Frédéric Encel : Pour l'heure, l'Etat islamique n'a pas pu encore développer tous les réseaux qu'il aurait souhaité ; il a plutôt attiré à lui des milliers de volontaires qu'il n'en a envoyé en missionnaires. Rappelons que les djihadistes sont tout de même en guerre et qu'ils doivent défendre leurs conquêtes, surtout à la veille de puissantes frappes aériennes occidentales. Mais sans doute va-t-il chercher le moyen de terroriser via autre chose que les seules images barbares d'égorgement dans le désert irakien.

Alain Rodier : Non. Daesh a assez à faire en Irak et en Syrie avant d'être apte à envoyer des "commandos" en Occident. Mais, les appels à la haine sont nombreux, et pas seulement émanants de Daesh mais aussi d'autres mouvements. Par exemple, il y a Al-Nosra que l'on a trop tendance à classer désormais dans les islamistes radicaux "fréquentables" car il s'oppose sur le terrain à l'EI (pas toujours d'ailleurs). Il faut se rappeler que c'est la branche d'Al-Qaida "canal historique" en Syrie. Leur objectif final est le même. L'établissement d'un califat mondial. Leurs ennemis sont communs, les juifs, les croisés et les apostats (chiites et sunnites qui ne sont pas dans leur ligne idéologique et tous les dirigeants musulmans consdérés comme des traîtres à la cause).

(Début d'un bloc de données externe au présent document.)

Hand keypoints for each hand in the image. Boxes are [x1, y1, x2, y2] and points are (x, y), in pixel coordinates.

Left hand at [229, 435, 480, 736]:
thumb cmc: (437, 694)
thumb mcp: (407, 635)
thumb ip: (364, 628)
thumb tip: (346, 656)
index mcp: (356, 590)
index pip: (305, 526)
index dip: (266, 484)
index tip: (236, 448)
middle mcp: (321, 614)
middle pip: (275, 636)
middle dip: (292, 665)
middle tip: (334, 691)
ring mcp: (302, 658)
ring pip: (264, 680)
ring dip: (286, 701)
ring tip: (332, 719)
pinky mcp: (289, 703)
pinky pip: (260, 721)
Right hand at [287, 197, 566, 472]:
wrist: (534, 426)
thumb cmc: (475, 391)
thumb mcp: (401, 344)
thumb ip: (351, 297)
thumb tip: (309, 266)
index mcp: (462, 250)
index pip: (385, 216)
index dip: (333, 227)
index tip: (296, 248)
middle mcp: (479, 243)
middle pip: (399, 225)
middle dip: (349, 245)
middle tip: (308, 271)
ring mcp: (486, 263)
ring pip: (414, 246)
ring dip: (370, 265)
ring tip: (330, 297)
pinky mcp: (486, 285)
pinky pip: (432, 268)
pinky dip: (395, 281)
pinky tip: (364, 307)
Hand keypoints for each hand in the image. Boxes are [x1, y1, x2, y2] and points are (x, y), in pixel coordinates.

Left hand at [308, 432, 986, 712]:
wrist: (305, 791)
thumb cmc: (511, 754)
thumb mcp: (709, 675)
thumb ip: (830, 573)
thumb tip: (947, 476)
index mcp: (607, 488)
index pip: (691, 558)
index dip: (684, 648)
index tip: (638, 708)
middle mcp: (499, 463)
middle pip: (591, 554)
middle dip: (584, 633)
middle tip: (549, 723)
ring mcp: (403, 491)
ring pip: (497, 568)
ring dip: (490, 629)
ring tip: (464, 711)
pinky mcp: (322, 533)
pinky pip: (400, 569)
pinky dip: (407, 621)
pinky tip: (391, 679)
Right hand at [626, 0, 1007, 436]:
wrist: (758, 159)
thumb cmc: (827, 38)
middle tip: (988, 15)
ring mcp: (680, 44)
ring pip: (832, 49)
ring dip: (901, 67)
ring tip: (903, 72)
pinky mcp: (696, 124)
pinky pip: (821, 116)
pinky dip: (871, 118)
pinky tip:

Que peut-on contre ce genre d'attaques ?

Frédéric Encel : Pas grand-chose si les assassins sont un peu malins. Je veux dire que n'importe qui - individu ou petit groupe discret et déterminé - peut s'emparer d'un quidam et le charcuter en pleine rue. C'est bien en amont que les services de renseignement doivent appréhender les terroristes potentiels. Or, problème tout autant que gloire des démocraties : ces dernières ne peuvent user des mêmes moyens et outils que ceux qui la haïssent. On doit contrôler et éventuellement appréhender voire embastiller, mais dans des cadres légaux très stricts. 

Alain Rodier :Renseignement, renseignement et encore renseignement. Ensuite, des contrôles sécuritaires (qui ont permis l'arrestation de Nemmouche). 

En quoi une telle information, quand bien même elle resterait largement fantaisiste aujourd'hui, est-elle partie intégrante de la stratégie de l'Etat islamique en contribuant à alimenter un climat de terreur ? Quelles conséquences peut-on craindre ?

Alain Rodier : L'EI est parti dans une fuite en avant. Le problème réside dans le fait que cette organisation rencontre l'adhésion de nombeuses personnes qui se sentent aujourd'hui révoltées. Ce sont ces "loups solitaires" qui représentent le risque immédiat. Ils sont difficilement décelables car pas forcément identifiés par les services de police.

Comment y répondre au mieux pour éviter que les populations cèdent à la panique ?

Frédéric Encel : Justement, par le renforcement des moyens législatifs et policiers que vient de décider la France. On ne doit céder ni à l'amalgame anti démocratique, ni à la complaisance. La victoire contre la terreur djihadiste est à ce prix.

Alain RodierPar la condamnation des agissements de l'EI par les autorités religieuses musulmanes, ce qui a été fait en Arabie saoudite, en Egypte et au Qatar. Cet appui moral qui doit descendre jusqu'à la "base", permet de déligitimer toute action terroriste de ce type.

Ensuite, la panique doit être évitée par des actions des forces de sécurité et par les medias. Qui a entendu parler de ce tueur américain qui a assassiné plusieurs personnes aux Etats-Unis en août pour des convictions religieuses personnelles ? N'avoir pas monté l'information en mayonnaise a permis de le déligitimer. Il est au même niveau que les tueurs des écoles qui sont classés comme des dérangés psychiatriques. Ces aspirants terroristes ne rêvent que d'une chose: faire la "une" des medias pour les sortir de leur anomymat. Qu'ils y restent et la motivation des suivants baissera d'un cran.